Together, they form a mature social and moral compass. The goal is to raise young people who can discern wisely and trust courageously--able to recognize truth, stand in integrity, and still risk the openness required for real connection.

Trust is more affective, more felt, and related to attachment systems and social-emotional regulation.
Trust asks:
"Can I allow myself to be influenced here?"
"Do I feel safe enough to open?"
"Is there room for me to soften and receive?"

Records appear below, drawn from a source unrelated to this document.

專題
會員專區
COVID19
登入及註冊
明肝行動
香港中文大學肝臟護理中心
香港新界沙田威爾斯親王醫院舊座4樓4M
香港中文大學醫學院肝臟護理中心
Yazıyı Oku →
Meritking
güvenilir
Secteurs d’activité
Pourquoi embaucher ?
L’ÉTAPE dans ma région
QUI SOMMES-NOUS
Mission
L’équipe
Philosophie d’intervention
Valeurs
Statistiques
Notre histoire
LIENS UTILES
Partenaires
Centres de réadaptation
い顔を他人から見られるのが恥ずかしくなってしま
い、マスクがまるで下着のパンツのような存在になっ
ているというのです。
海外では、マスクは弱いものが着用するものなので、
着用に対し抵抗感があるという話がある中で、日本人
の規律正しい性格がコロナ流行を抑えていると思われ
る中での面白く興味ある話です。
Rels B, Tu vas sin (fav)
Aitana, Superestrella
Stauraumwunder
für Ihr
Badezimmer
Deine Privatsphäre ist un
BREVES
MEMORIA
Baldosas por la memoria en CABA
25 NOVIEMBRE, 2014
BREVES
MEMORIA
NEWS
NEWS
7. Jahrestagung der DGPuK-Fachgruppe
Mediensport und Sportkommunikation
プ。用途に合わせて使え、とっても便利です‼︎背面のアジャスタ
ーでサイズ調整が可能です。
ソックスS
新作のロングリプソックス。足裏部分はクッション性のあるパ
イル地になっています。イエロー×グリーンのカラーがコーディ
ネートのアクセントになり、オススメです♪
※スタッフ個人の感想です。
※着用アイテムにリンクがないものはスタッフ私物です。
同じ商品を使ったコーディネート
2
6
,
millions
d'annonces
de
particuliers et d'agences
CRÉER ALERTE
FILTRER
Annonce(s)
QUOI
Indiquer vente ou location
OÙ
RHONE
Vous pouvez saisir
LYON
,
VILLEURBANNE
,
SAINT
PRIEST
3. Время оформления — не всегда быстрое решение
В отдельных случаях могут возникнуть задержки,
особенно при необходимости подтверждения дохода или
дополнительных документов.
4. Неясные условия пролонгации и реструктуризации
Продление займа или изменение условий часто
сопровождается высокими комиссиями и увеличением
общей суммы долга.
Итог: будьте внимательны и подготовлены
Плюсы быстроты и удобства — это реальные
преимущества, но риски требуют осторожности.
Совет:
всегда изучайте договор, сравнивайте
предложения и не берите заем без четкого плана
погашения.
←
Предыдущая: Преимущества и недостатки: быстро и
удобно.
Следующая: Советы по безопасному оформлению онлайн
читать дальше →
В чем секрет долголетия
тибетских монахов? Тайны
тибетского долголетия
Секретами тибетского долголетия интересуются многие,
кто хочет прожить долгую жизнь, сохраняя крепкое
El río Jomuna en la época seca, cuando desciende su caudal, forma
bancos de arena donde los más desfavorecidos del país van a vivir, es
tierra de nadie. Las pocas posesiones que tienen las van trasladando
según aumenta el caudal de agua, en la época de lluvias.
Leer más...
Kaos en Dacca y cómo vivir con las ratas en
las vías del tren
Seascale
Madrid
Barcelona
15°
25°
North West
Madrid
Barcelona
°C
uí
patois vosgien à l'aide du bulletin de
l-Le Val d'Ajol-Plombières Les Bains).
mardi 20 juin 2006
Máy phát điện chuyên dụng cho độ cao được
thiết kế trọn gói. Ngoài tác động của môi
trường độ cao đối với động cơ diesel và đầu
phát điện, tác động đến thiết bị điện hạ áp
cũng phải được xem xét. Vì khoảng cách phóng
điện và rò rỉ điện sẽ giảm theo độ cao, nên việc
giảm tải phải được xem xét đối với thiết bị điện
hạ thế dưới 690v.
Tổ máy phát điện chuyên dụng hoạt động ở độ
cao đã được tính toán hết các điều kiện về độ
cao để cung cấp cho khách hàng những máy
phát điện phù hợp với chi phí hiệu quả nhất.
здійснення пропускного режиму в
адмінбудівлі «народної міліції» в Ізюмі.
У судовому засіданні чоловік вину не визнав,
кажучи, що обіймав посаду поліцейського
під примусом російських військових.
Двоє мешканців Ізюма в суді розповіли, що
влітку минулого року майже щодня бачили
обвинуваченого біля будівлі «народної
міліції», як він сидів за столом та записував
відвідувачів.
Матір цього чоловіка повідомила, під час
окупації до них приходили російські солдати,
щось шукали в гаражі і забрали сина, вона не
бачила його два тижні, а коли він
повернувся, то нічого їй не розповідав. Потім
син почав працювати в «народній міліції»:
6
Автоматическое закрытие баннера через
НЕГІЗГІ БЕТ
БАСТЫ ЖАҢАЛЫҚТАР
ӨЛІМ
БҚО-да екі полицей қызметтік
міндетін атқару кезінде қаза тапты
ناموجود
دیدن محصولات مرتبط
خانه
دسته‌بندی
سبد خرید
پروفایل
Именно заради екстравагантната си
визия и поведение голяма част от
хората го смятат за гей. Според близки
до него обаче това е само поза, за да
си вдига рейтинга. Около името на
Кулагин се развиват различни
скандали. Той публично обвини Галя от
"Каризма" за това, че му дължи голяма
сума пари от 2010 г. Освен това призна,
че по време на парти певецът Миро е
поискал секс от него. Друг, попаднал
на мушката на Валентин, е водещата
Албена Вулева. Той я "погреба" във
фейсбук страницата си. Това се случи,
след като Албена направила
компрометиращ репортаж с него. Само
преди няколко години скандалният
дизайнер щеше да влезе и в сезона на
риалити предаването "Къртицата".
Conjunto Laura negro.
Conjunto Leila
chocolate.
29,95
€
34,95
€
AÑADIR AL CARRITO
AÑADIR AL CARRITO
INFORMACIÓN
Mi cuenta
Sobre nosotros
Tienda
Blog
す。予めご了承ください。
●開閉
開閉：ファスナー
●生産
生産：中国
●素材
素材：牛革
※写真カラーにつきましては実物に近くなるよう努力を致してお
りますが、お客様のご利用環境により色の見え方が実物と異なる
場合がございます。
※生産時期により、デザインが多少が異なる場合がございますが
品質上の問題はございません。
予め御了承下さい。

The Web of Human Flourishing: Trust, Connection, Love, and Intimacy
From the moment we are born, we are wired for connection. The infant’s cry, the parent’s soothing touch, the gaze between two people--these are not just emotional exchanges, but neural activators, immune regulators, and lifelong pattern-shapers. At the center of it all is trust--the foundational condition that makes connection possible.

How They Are Connected
  • Trust is the openness to being in relationship without constant fear or defense.
  • Human connection is the experience of shared presence--being seen, known, and accepted.
  • Love is the emotional bond that deepens connection and brings meaning to our shared existence.
  • Intimacy is the willingness to be known fully--in our vulnerability, flaws, hopes, and needs.
Each depends on the other:

You can’t love without some level of trust.
You can’t feel intimacy without connection.
And you can’t sustain connection without emotional safety, which arises from trust.

Connection is the #1 predictor of resilience after trauma. Love gives life purpose--not just romance, but friendship, mentorship, belonging. In the end, people don’t regret what they didn’t own--they regret the love they didn’t give or receive.
We are not isolated minds floating in meat suits--we are relational beings, braided into one another’s nervous systems. Trust is the doorway, love is the glue, and connection is the lifeblood of a meaningful life.
Teaching children to build, repair, and cherish these bonds is not a sideline of education--it is the essence of it.